Oradour-sur-Glane
Am 10. Juni 1944 ermordete die Waffen-SS in Oradour-sur-Glane 642 Menschen und brannte das Dorf nieder. Auf Anweisung Charles de Gaulles blieben die Ruinen als Mahnmal erhalten. Im Frühjahr 2025 bin ich dorthin gefahren, um zu fotografieren – und von dort aus weiter nach Utøya, Auschwitz-Birkenau und an Erinnerungsorte in Duisburg.





NEXT GENERATION



Ein partizipatives Projekt, das mit Jugendlichen arbeitet, nicht über sie spricht.

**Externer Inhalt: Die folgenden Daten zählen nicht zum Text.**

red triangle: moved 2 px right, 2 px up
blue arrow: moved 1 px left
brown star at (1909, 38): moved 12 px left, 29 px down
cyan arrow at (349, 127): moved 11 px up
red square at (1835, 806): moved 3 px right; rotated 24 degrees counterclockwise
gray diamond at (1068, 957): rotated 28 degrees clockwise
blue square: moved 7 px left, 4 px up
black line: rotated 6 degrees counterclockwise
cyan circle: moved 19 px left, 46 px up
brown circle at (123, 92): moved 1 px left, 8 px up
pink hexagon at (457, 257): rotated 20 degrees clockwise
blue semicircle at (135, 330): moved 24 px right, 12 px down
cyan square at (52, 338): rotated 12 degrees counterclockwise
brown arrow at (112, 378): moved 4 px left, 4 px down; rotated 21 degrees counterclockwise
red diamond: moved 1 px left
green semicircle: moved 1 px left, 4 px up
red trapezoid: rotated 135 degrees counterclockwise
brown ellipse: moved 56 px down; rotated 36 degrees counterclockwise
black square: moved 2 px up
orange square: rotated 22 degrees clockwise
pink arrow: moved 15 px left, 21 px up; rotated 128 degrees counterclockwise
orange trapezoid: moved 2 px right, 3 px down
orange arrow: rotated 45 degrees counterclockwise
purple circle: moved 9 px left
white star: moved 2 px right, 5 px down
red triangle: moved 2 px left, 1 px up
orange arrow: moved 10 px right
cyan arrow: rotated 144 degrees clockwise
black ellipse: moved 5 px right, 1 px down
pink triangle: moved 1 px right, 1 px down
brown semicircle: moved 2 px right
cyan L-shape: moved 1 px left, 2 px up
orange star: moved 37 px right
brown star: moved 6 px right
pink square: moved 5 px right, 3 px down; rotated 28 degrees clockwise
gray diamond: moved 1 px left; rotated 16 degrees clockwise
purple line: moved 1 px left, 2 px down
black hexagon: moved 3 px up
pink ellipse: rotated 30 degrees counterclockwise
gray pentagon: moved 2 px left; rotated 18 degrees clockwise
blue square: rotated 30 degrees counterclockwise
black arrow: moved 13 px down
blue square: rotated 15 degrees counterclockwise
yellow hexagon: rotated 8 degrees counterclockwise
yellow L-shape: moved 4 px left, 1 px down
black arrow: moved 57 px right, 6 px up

Jugendliche aus Duisburg werden an bedeutsamen Orten ihrer Stadt porträtiert – dort, wo einst Menschen Mut bewiesen haben, und dort, wo heute Zukunft verhandelt wird. Es entstehen großformatige Fotografien, die junge Stimmen sichtbar machen und Geschichte mit Gegenwart verbinden.
NEXT GENERATION verschafft der jungen Generation Präsenz im öffentlichen Raum. Die Porträtierten kehren als künstlerische Arbeiten an die Orte zurück, wo sie fotografiert wurden – als Statement für Sichtbarkeit, Teilhabe und die Macht der Kunst, gesellschaftliche Diskurse zu prägen.
Das Projekt ist eine kritische Kunstpraxis, die durch ästhetische Mittel zur Demokratisierung des öffentlichen Diskurses beiträgt.
LAST GENERATION
Fotografische Rauminstallation · Brotfabrik Overbeck 1904, Duisburg-Beeck · 2024
Immer derselbe junge Mann, einen Kranz aus Blumen im Haar – an jedem Ort dieser Strecke steht er an einer Schwelle: zwischen Gestern und Morgen, zwischen dem, was war, und dem, was noch kommen kann. Vor verwitterter Backsteinmauer, im hohen Gras der Brache, hinter ihm die stillgelegte Industrie, vor ihm das Grün, das sich zurückholt, was ihm einmal gehörte. Auf seinen Schultern liegt mehr, als eine Generation tragen kann – das Versäumte, das Unabgegoltene, die Last derer, die vor ihm da waren. Der Kranz ist Fest und Totenschmuck zugleich, die Brache Verfall und Aufbruch in einem Bild.
Auch der Ort trägt diese Doppelung in sich. Die Alte Brotfabrik Overbeck, 1904 gegründet, war in der NS-Zeit ein Ort des Widerstands und steht bis heute für die Auseinandersetzung mit Diskriminierung, Rassismus und völkisch-identitärem Denken.
Mit dieser Arbeit begann eine Auseinandersetzung, die mich bis heute trägt – angestoßen durch die Begegnung mit Cyrus Overbeck. Sie reiht sich ein in eine fortlaufende fotografische Befragung von Orten, an denen sich Gewaltgeschichte und das Erinnern an sie überlagern – von Auschwitz-Birkenau und Oradour-sur-Glane über Utøya bis zu Sachsenhausen, dem Teufelsberg und der Nikolaikirche Leipzig.